*WHAT YOU WILL DO*:
Among the entries below, copy only the span from the line containing "text: Home ->" through the line containing "background: #4d7c0f ->". Do so exactly, and skip the pictures.

*SUPPLIED DATA*:
########################################

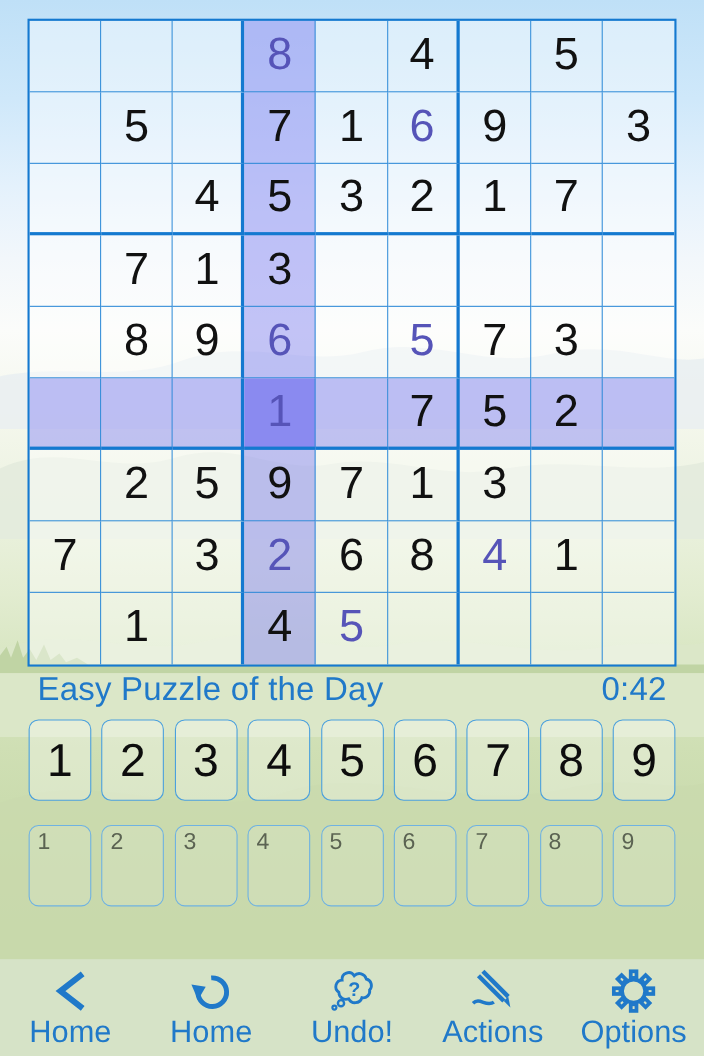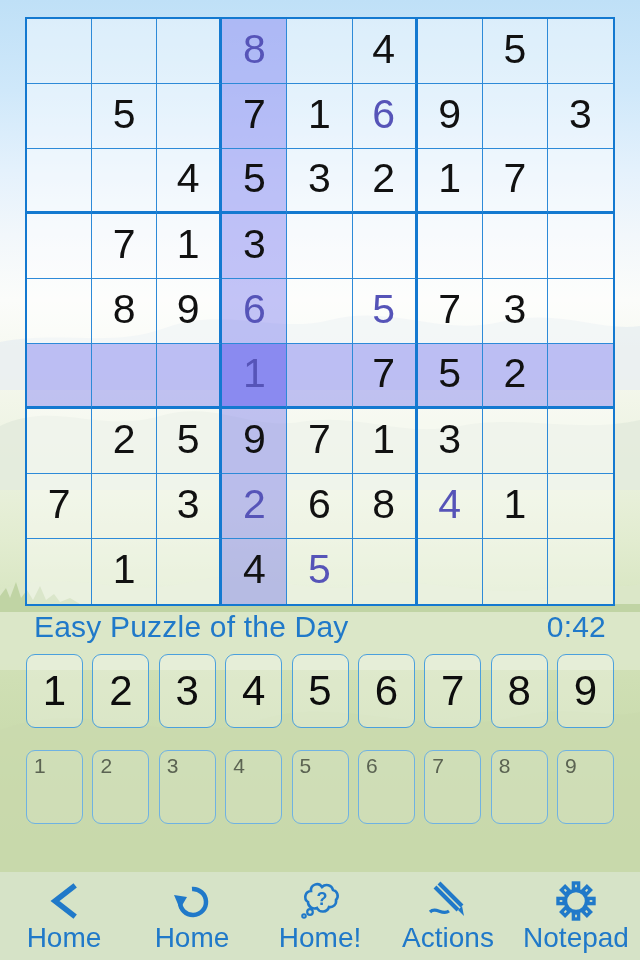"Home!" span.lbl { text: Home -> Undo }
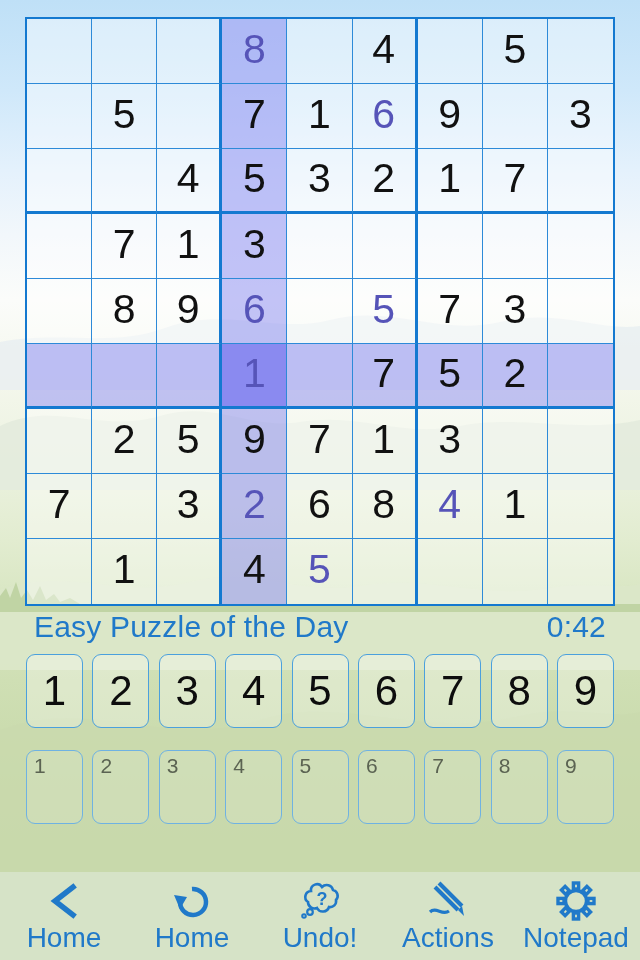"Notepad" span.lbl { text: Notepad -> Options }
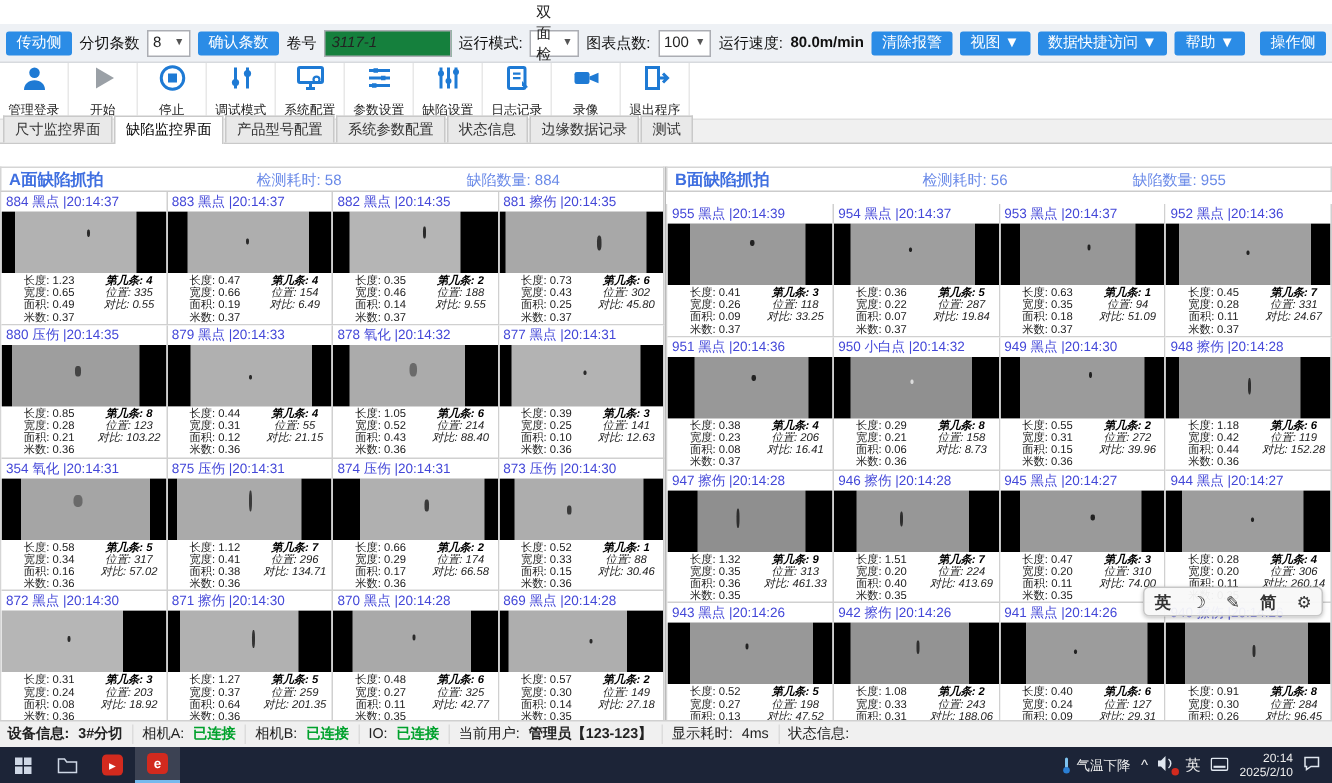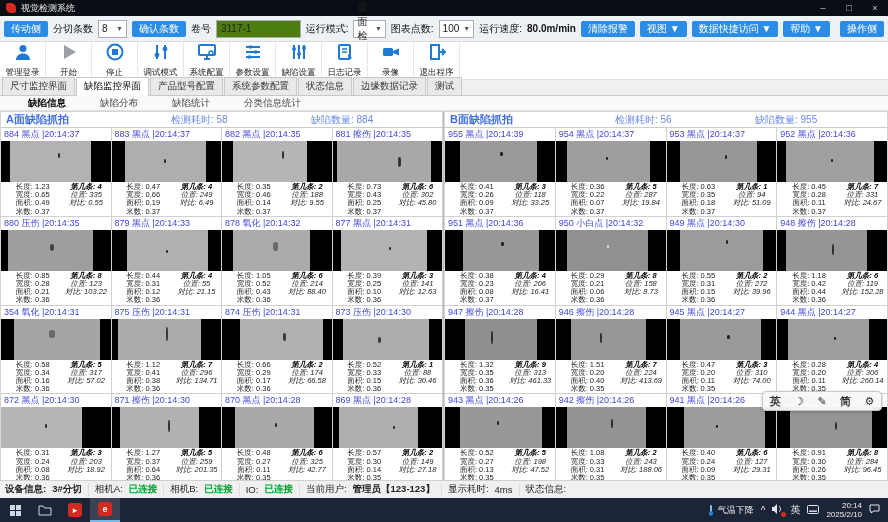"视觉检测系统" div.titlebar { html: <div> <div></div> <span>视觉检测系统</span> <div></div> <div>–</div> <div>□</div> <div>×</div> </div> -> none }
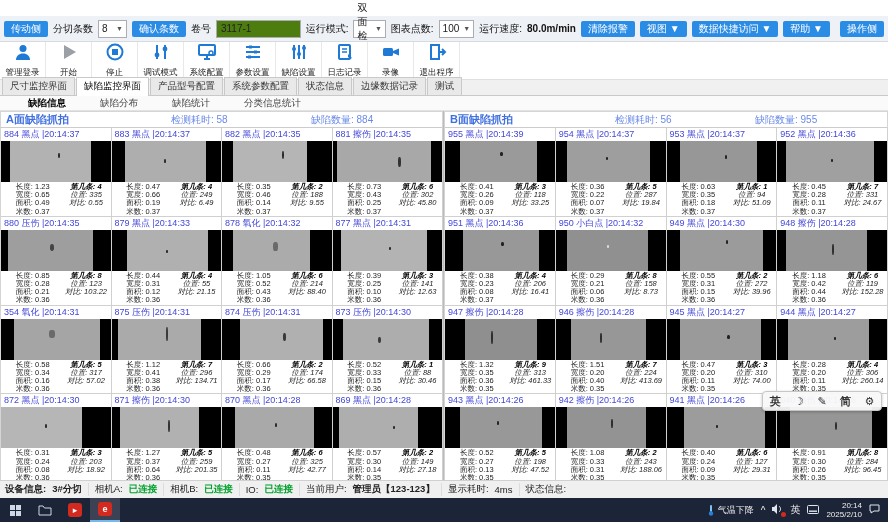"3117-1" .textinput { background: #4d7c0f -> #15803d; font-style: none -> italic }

########################################

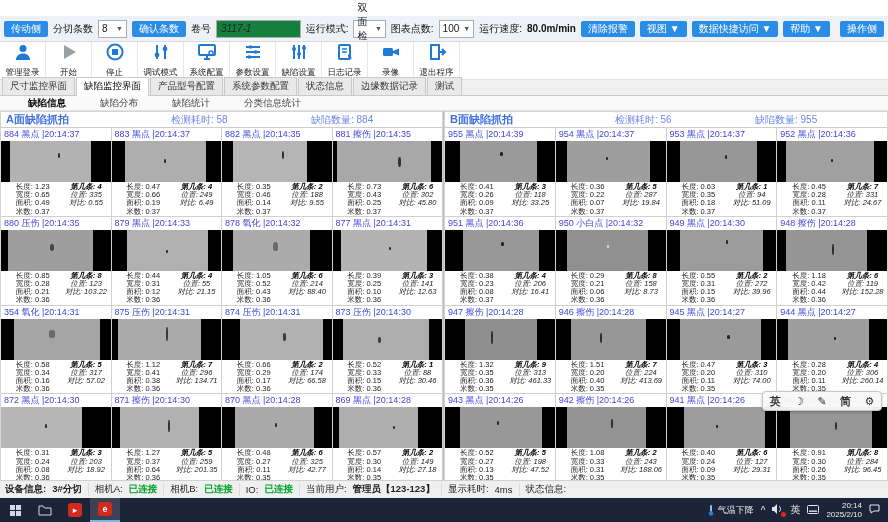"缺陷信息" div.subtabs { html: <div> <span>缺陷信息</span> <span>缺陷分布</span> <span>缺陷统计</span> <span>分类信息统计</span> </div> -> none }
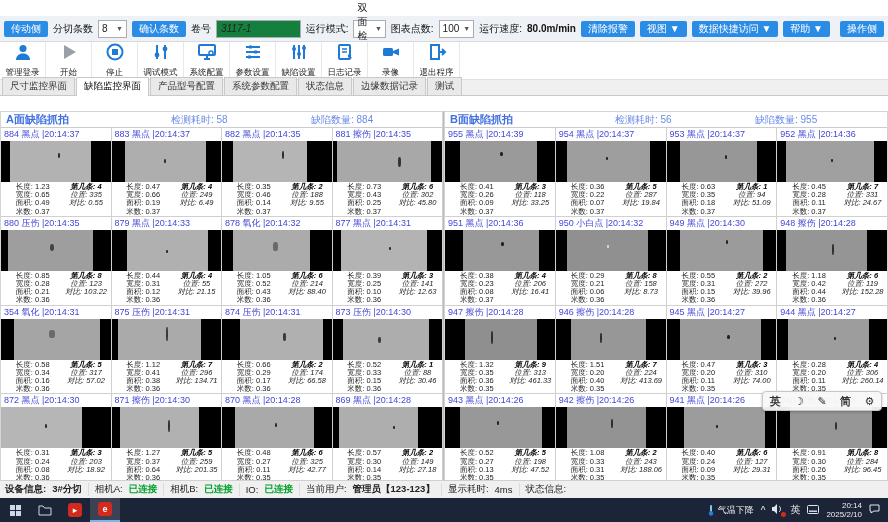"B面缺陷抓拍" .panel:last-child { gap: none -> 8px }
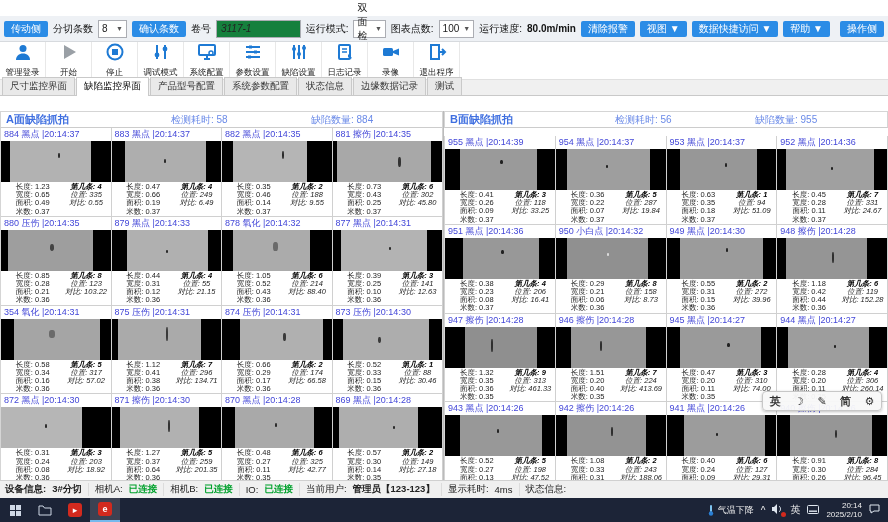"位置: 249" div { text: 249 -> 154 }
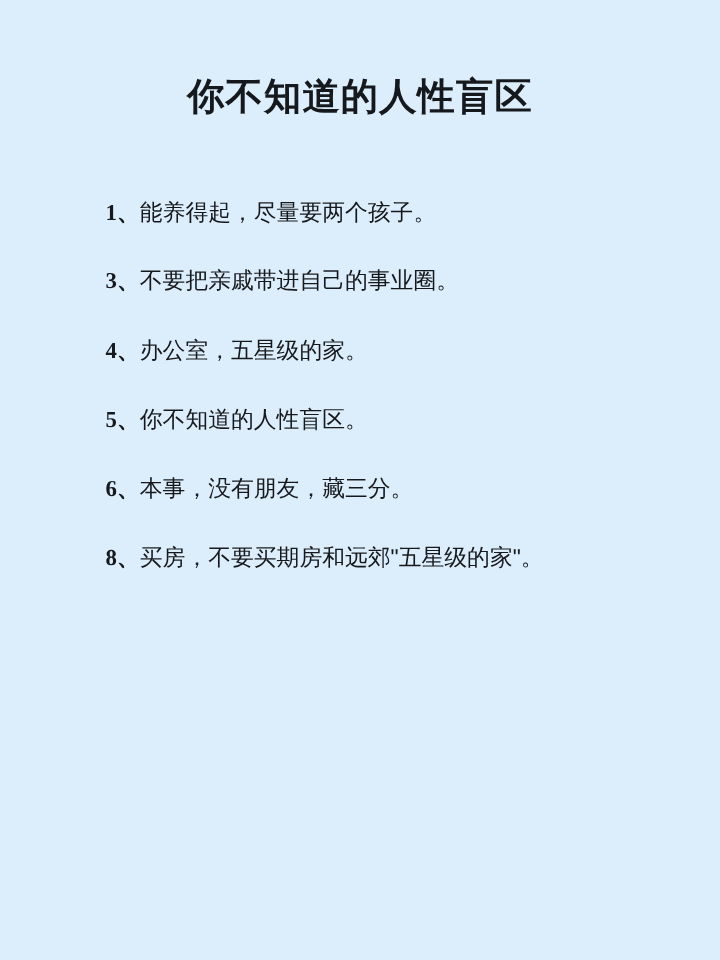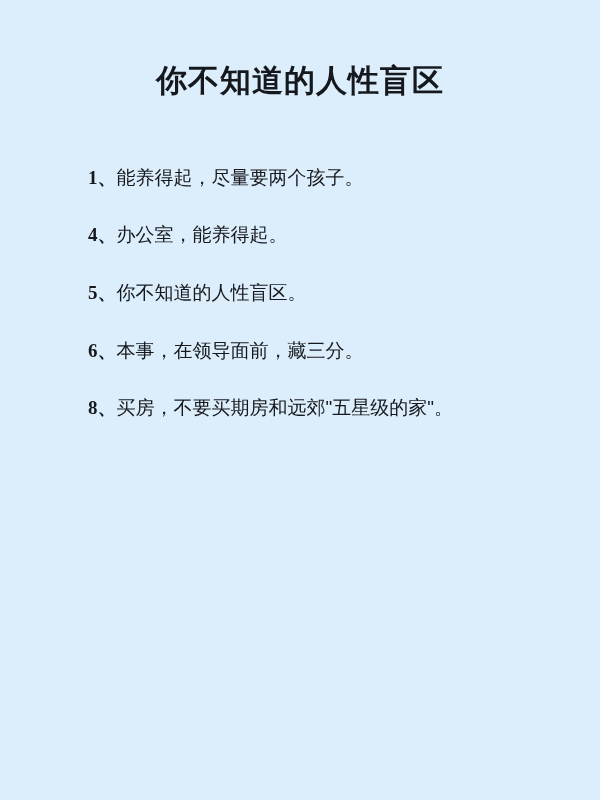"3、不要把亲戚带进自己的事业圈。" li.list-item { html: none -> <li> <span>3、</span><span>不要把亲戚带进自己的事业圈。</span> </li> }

########################################

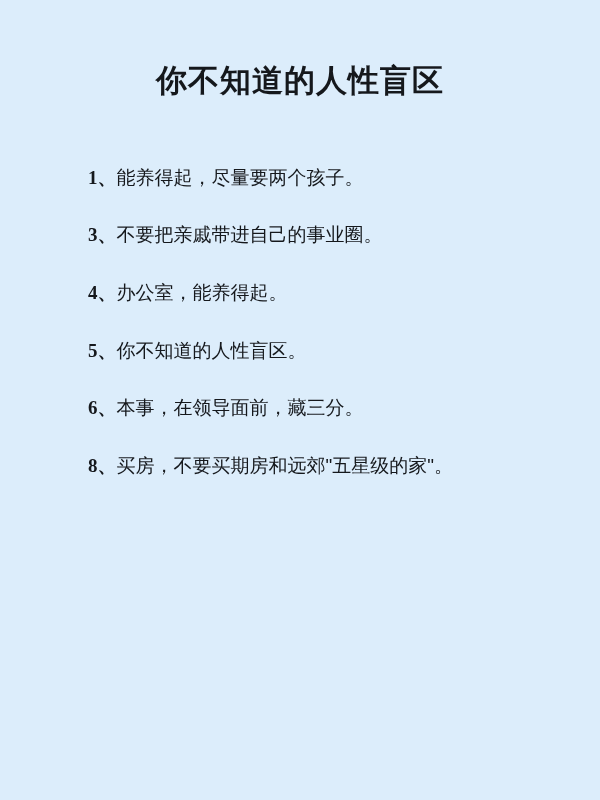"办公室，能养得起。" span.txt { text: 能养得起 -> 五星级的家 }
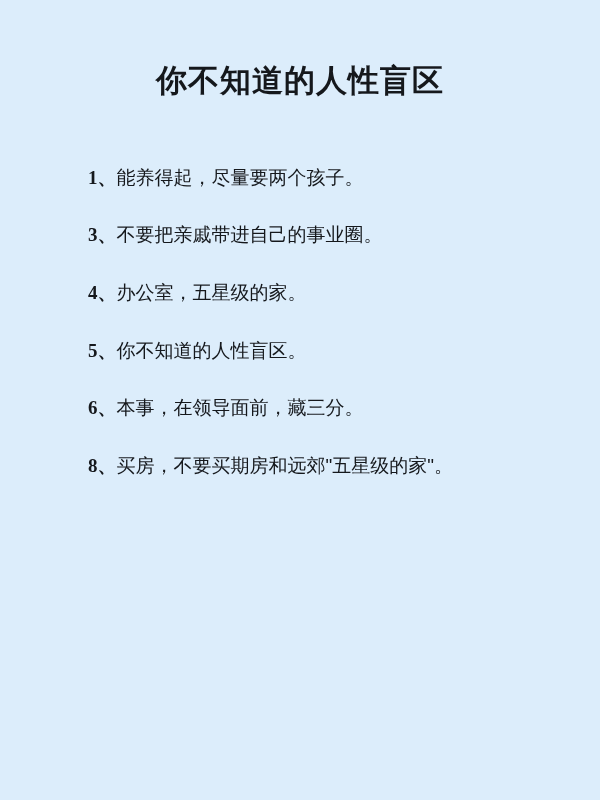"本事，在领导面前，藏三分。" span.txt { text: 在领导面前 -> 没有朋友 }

########################################

*ANSWER TO THIS TASK*:
"Home!" span.lbl { text: Home -> Undo }
"Notepad" span.lbl { text: Notepad -> Options }
"视觉检测系统" div.titlebar { html: <div> <div></div> <span>视觉检测系统</span> <div></div> <div>–</div> <div>□</div> <div>×</div> </div> -> none }
"3117-1" .textinput { background: #4d7c0f -> #15803d; font-style: none -> italic }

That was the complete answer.